Jak długo rękawiczki i maska ​​zachowują swoje właściwości, nie jest jeszcze dokładnie znane. Co najmniej pięć miesięcy. Uczennica pracuje nad tym, w zasadzie drugą częścią projektu, od około tak dawna, a nanosrebro nie straciło jeszcze swoich właściwości. Oczywiście nie jest to całkowicie ekologiczna alternatywa dla jednorazowego plastiku, ale jest bardziej neutralna.

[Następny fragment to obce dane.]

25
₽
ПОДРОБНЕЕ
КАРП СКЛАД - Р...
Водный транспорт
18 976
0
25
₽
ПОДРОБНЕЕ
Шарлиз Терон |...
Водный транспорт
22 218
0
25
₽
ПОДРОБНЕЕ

„Rękawiczki samodezynfekujące się przydają, ale liczy się to, ile kosztują i jaka jest ich grubość. Jeśli założysz je raz i możesz bezpiecznie korzystać z dnia, jest to skuteczne ”- mówi Igor Onokhin, szef MTR Moskiewskiego Państwowego Uniwersytetu Medycznego„ Skalpel ”, strażak, zawodowy ratownik i brat medyczny moskiewskiego Ministerstwa Sytuacji Nadzwyczajnych.

Sztuczne oddychanie to teraz karetka, a ratownicy nie robią tego przez maskę, mają do tego worek Ambu - mechaniczne urządzenie do tymczasowej wentylacji płuc.„Sam worek Ambu nie psuje się podczas sztucznej wentylacji płuc. Ale na przykład filtr samoczyszczący byłby wielokrotnie skuteczniejszy, interesujący i ekonomiczny niż filtry jednorazowe. Jest to również odpowiednie dla ratowników, ponieważ ratownicy mają torbę Ambu, ale nie ma do niej filtrów ”- zauważył Igor Onokhin.

Według naukowca i nauczyciela Obolenskaya koszt przekształcenia zwykłych rękawic medycznych w rękawice samodezynfekujące dla producentów wyniesie około 3 rubli. na pięć par.